Guyanese on both sides of the divide periodically complain about “governance” – mostly when they are out of office – and talk about crafting a new constitution that would address the issue. However, while we choose to ignore it, it must be admitted that one of the challenges facing us when we discuss our constitution is that because it was crafted by Shahabudeen and others to confirm Burnham’s megalomanic compulsion to “legalise” his dictatorship, all such exercises are akin to daubing lipstick onto a pig. It remains a pig and will remain so unless the PPP jettisons its Burnhamite premises on constitutions.
We went through constitution reform exercises back in 1996 and then again more extensively in 1999/2000 after the PNC bludgeoned the PPP government to the bargaining table. That neither excursion changed the political climate or the PNC’s political behaviour – even though the process received their full cooperation and ultimate sanction in Parliament – should signal that there is something radically wrong with their politics. And that something is signalled by the present imbroglio over not even a mere subset of our constitution – the electoral system – but the implementation of what should have been a routine matter – the appointment of the Elections Commission’s electoral officers.
The words of Dr BR Ambedkar, the architect of the Indian Constitution, which has withstood the pressures of governing the largest and most diverse democracy in the world is salutary: “…however good a Constitution may be, it is sure to turn out bad because those who are called to work it, happen to be a bad lot. However bad a Constitution may be, it may turn out to be good if those who are called to work it, happen to be a good lot.
…The Constitution can provide only the organs of State such as the Legislature, the Executive and the Judiciary. The factors on which the working of those organs of the State depends are the people and the political parties they will set up as their instruments to carry out their wishes and their politics.”
Take for instance one of the most revolutionary constitutional changes of 2000 to accommodate the PNC’s contention that the Public Accounts Committee (PAC), which as Opposition they Chaired, was merely conducting audits of governmental actions long past. The constitutional innovation was to introduce four Parliamentary Sectoral Committees (PSCs) that were mandated to “scrutinize” the entire gamut of governmental operations in real time. They had the power to summon any governmental officer to explain what might be going on with any project.
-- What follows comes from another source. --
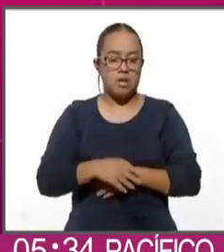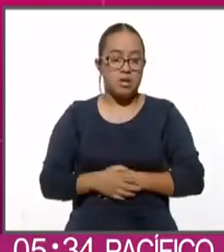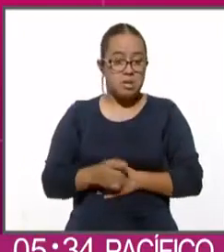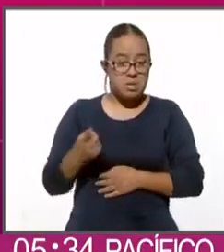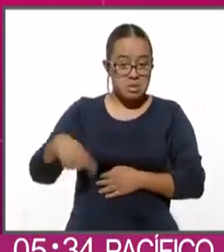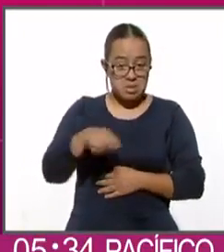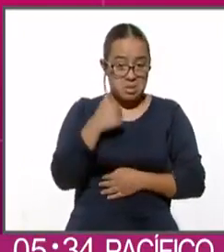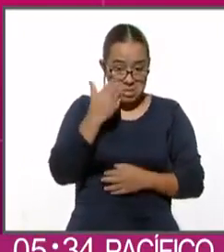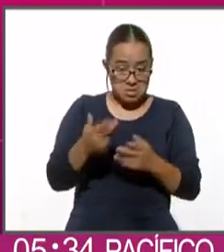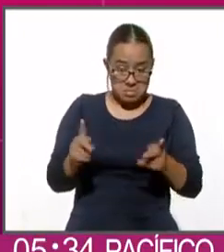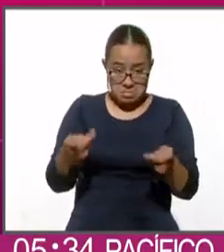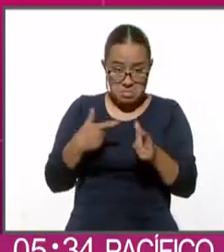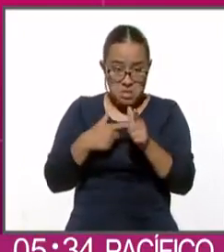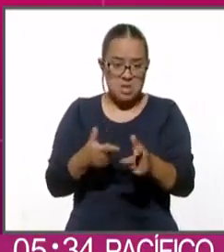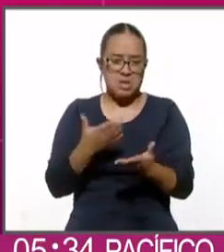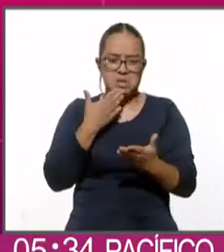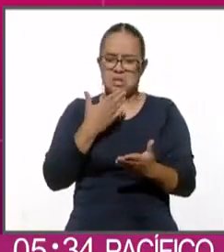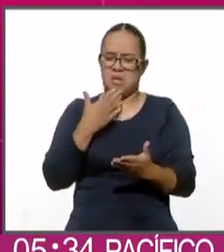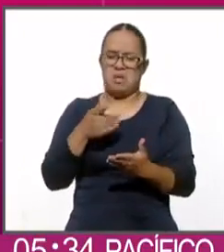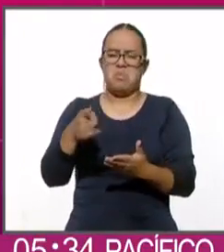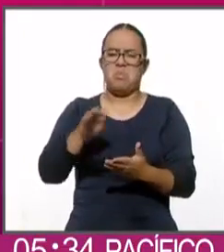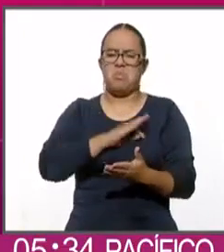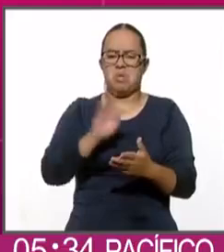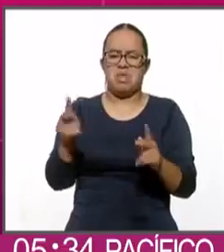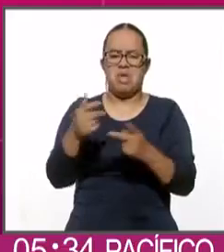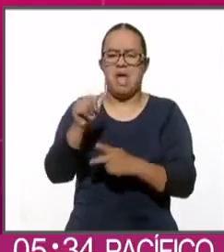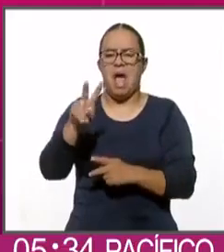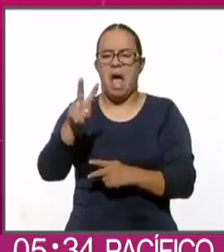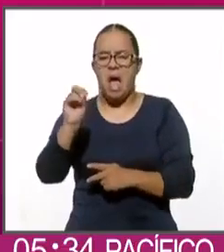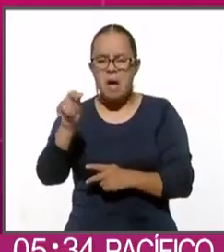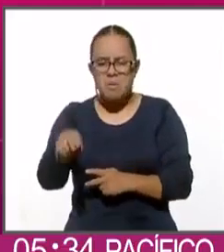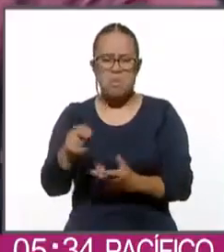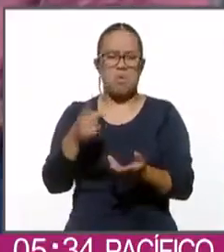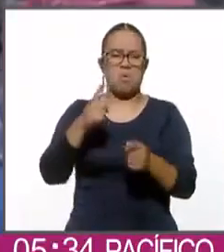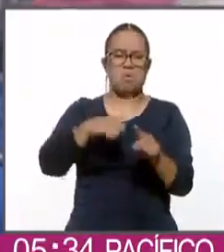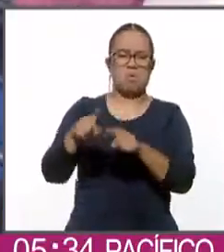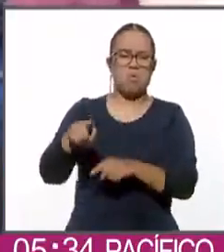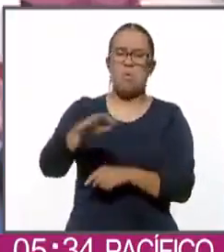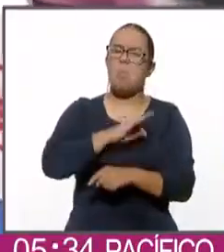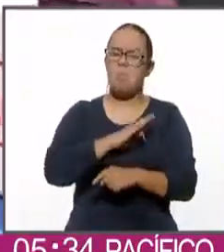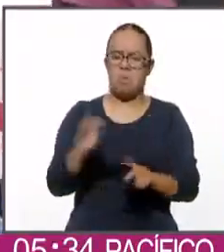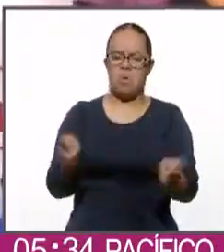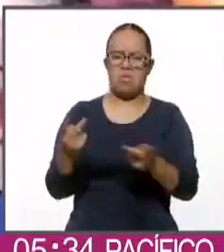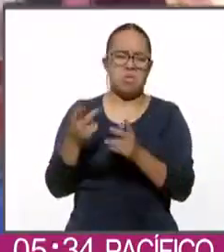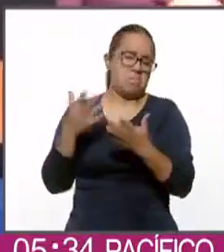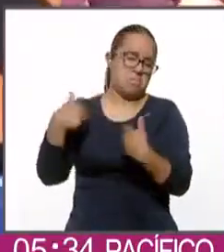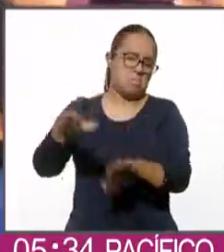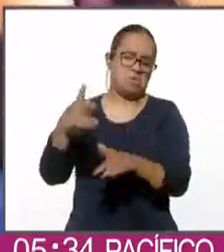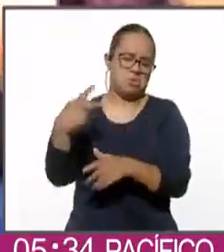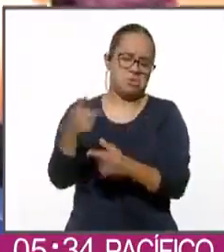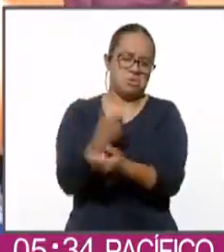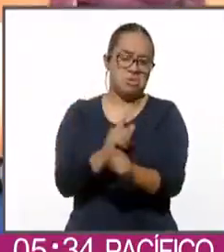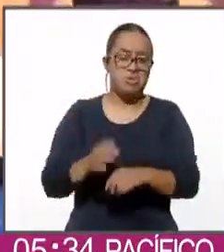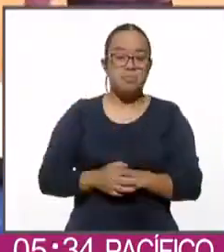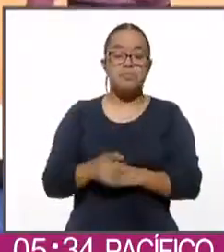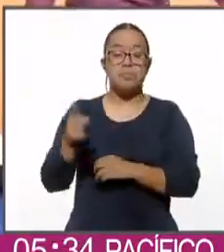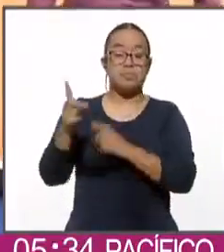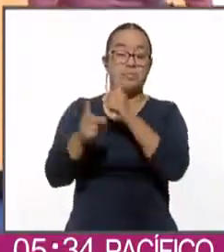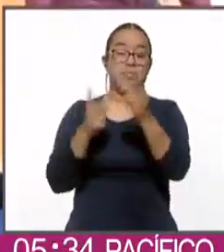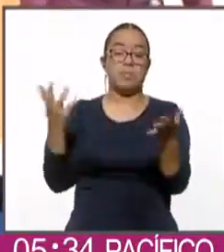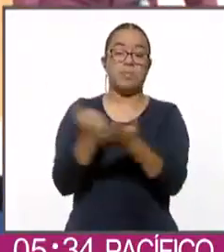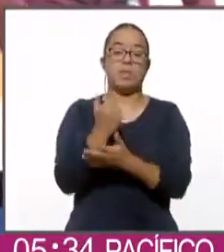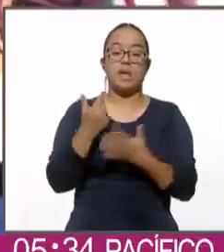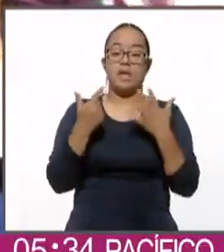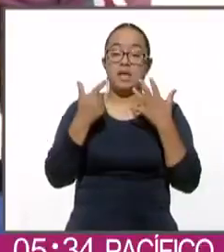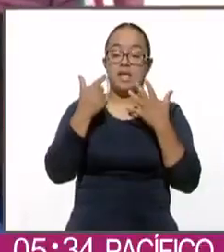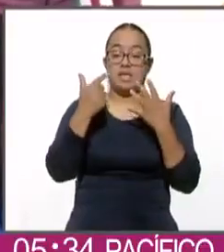vendiendo y que van a hacer superwear y abono y todo lo que existe en el mercado de ventas. Finalmente, nuestros atletas trajeron siete medallas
But yet, in the past year and a half, while they have been complaining about every program the PPP government unfurled – from flood relief to COVID 19 vaccinations – they have convened no meeting of the appropriate PSC.
So, the problem of the PNC and governance does not lie in the Constitution per se, but in their refusal to accept the fundamental tenet of democracy that is implicit in the notion of a constitution to authoritatively allocate power in the state. The British idiosyncrasy of an “unwritten constitution” reinforces Ambedkar’s dictum that explicitly stated rules, in and of themselves, may be necessary but are not sufficient for a democratic order. The rules have to be embedded within and be supported by a wider political culture that gives life through the actions of good men to the rules in developing the wider network of informal traditions, accommodations, informal pro quid quos that make stable societies function. This element is missing in Guyana.
The PNC has demonstrated time and again that when it comes to power, their guiding principle is brutally simple: “What is ours is ours and what is the PPP’s in negotiable – through force if necessary”. During their thirty-three years in power, they proved that our fundamental problem is of the use and inevitable abuse of power and that the challenge is to prevent that abuse and direct it to ends that serve the national interests. This notion is rooted in the fallibility of man… the belief that no man or group of men, should be entrusted with absolute power over other men as we saw with the PNC between 1964-1992. This tendency is exacerbated when a country has groups that are racially or ethnically different, as Guyana, since it becomes so much easier to demonise the “other” and resort to extreme measures to assert one’s position.
This, the PNC still does not accept.